The forecasters competed online against four other teams and against government intelligence experts to answer nearly 500 questions over the course of four years: Will the president of Tunisia go into exile in the next month? Will the gold price exceed $1,850 on Sept. 30, 2011? Will OPEC agree to cut its oil output at or before its November 2014 meeting?

It turned out that, after rigorous statistical controls, the elite amateurs were on average about 30% more accurate than the experts with access to classified information. What’s more, the full pool of amateurs also outperformed the experts. ...
In technical subjects, such as chemistry or physics or mathematics, experts vastly outperform lay people even on questions related to everyday natural phenomena (let alone specialized topics). See, e.g., examples in Thinking Physics or Physics for Future Presidents. Because these fields have access to deep and challenging questions with demonstrably correct answers, the ability to answer these questions (a combination of cognitive ability and knowledge) is an obviously real and useful construct. See earlier post The Differences are Enormous:
Luis Alvarez laid it out bluntly:
The world of mathematics and theoretical physics is hierarchical. That was my first exposure to it. There's a limit beyond which one cannot progress. The differences between the limiting abilities of those on successively higher steps of the pyramid are enormous.
... People who work in "soft" fields (even in science) don't seem to understand this stark reality. I believe it is because their fields do not have ready access to right and wrong answers to deep questions. When those are available, huge differences in cognitive power are undeniable, as is the utility of this power.
Thought experiment for physicists: imagine a professor throwing copies of Jackson's Classical Electrodynamics at a group of students with the order, "Work out the last problem in each chapter and hand in your solutions to me on Monday!" I suspect that this exercise produces a highly useful rank ordering within the group, with huge differences in number of correct solutions.

## Exercise data
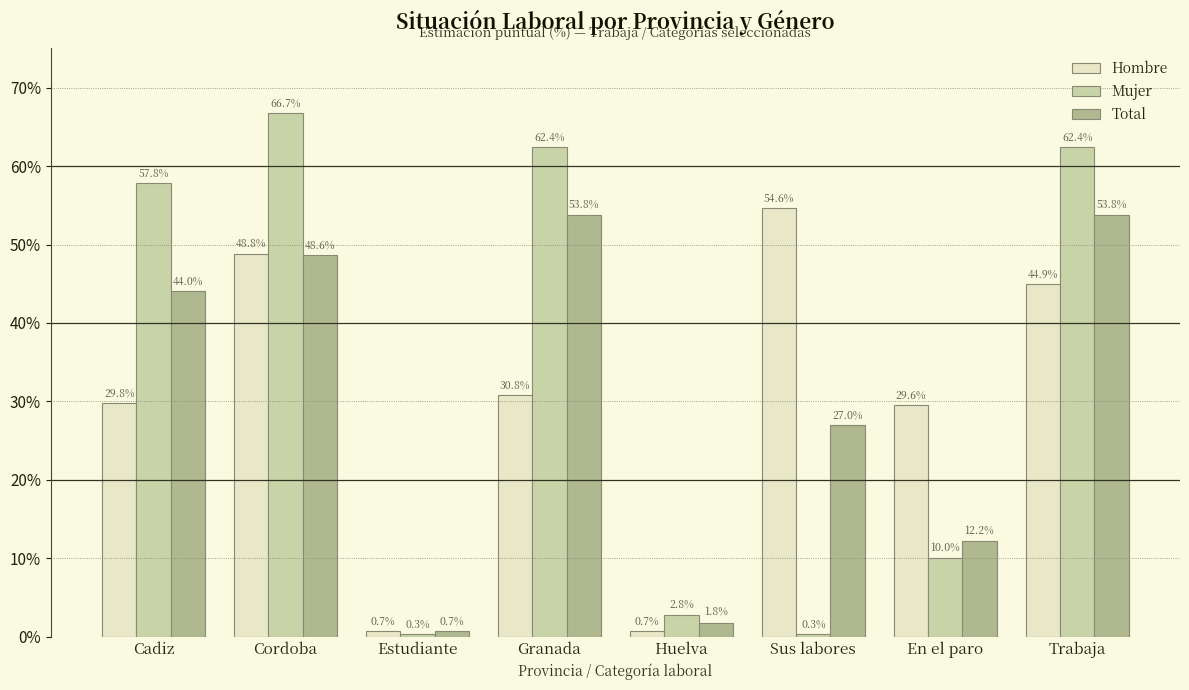

What value does the Total series have at Huelva?

1.8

## Work instruction 1
According to the excerpt on forecasting and expertise, how much more accurate on average were the elite amateurs than the experts with access to classified information?
## Work instruction 2
Decide whether each statement agrees with the excerpt on forecasting and expertise, and support each yes or no with the deciding words from it: (a) The forecasters answered nearly 500 questions over four years. (b) Only the elite amateurs outperformed the experts, not the full pool of amateurs. (c) Luis Alvarez described the world of mathematics and theoretical physics as hierarchical.

## Solution 1
After rigorous statistical controls, the elite amateurs were on average about 30% more accurate.

## Solution 2
(a) Yes: "to answer nearly 500 questions over the course of four years"
(b) No: "the full pool of amateurs also outperformed the experts"
(c) Yes: "The world of mathematics and theoretical physics is hierarchical."